## [Task details]
Search the material for "focused" and show all lines that contain it.

## [Given data]
[Start of section]

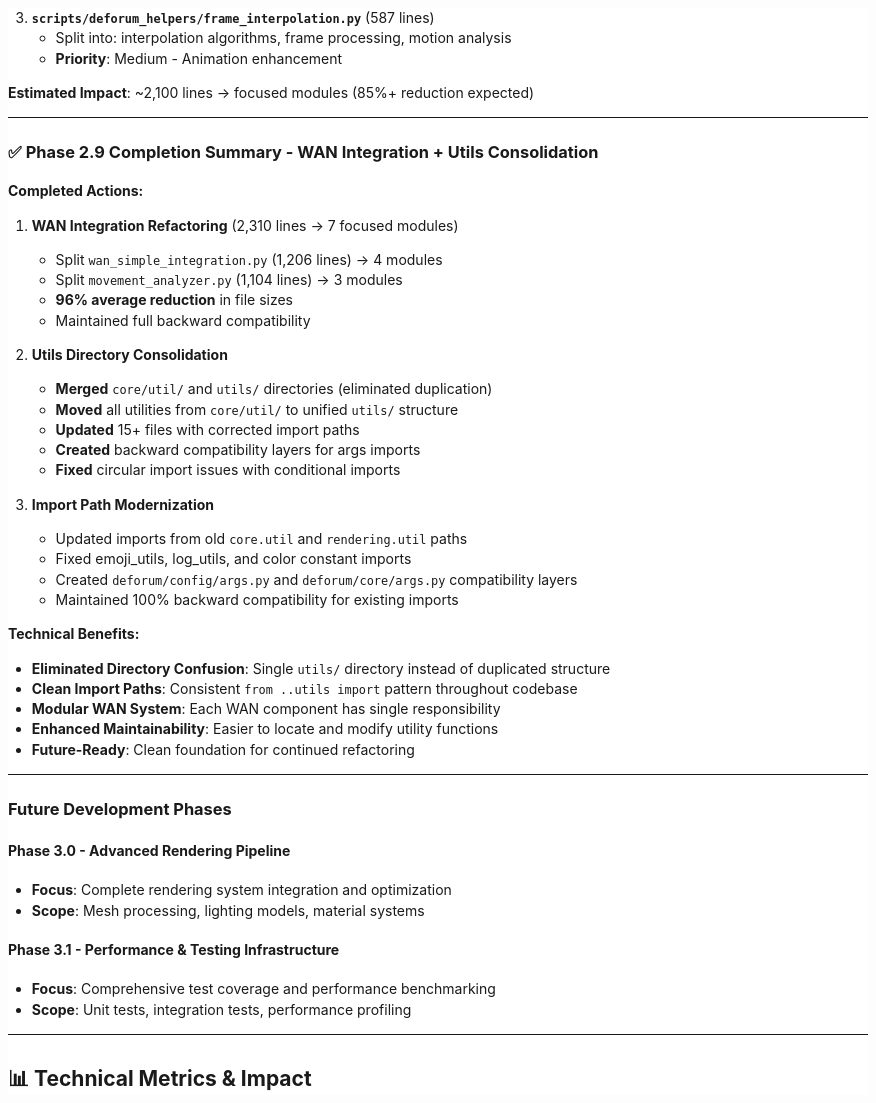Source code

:3. **`scripts/deforum_helpers/frame_interpolation.py`** (587 lines)
   - Split into: interpolation algorithms, frame processing, motion analysis
   - **Priority**: Medium - Animation enhancement

**Estimated Impact**: ~2,100 lines → focused modules (85%+ reduction expected)

---

### **✅ Phase 2.9 Completion Summary - WAN Integration + Utils Consolidation**

**Completed Actions:**
1. **WAN Integration Refactoring** (2,310 lines → 7 focused modules)
   - Split `wan_simple_integration.py` (1,206 lines) → 4 modules
   - Split `movement_analyzer.py` (1,104 lines) → 3 modules
   - **96% average reduction** in file sizes
   - Maintained full backward compatibility

2. **Utils Directory Consolidation**
   - **Merged** `core/util/` and `utils/` directories (eliminated duplication)
   - **Moved** all utilities from `core/util/` to unified `utils/` structure
   - **Updated** 15+ files with corrected import paths
   - **Created** backward compatibility layers for args imports
   - **Fixed** circular import issues with conditional imports

3. **Import Path Modernization**
   - Updated imports from old `core.util` and `rendering.util` paths
   - Fixed emoji_utils, log_utils, and color constant imports
   - Created `deforum/config/args.py` and `deforum/core/args.py` compatibility layers
   - Maintained 100% backward compatibility for existing imports

**Technical Benefits:**
- **Eliminated Directory Confusion**: Single `utils/` directory instead of duplicated structure
- **Clean Import Paths**: Consistent `from ..utils import` pattern throughout codebase
- **Modular WAN System**: Each WAN component has single responsibility
- **Enhanced Maintainability**: Easier to locate and modify utility functions
- **Future-Ready**: Clean foundation for continued refactoring

---

### **Future Development Phases**

#### **Phase 3.0 - Advanced Rendering Pipeline** 
- **Focus**: Complete rendering system integration and optimization
- **Scope**: Mesh processing, lighting models, material systems

#### **Phase 3.1 - Performance & Testing Infrastructure**
- **Focus**: Comprehensive test coverage and performance benchmarking
- **Scope**: Unit tests, integration tests, performance profiling

---

## 📊 **Technical Metrics & Impact**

[End of section]

## [Expected answer]
**Estimated Impact**: ~2,100 lines → focused modules (85%+ reduction expected)
1. **WAN Integration Refactoring** (2,310 lines → 7 focused modules)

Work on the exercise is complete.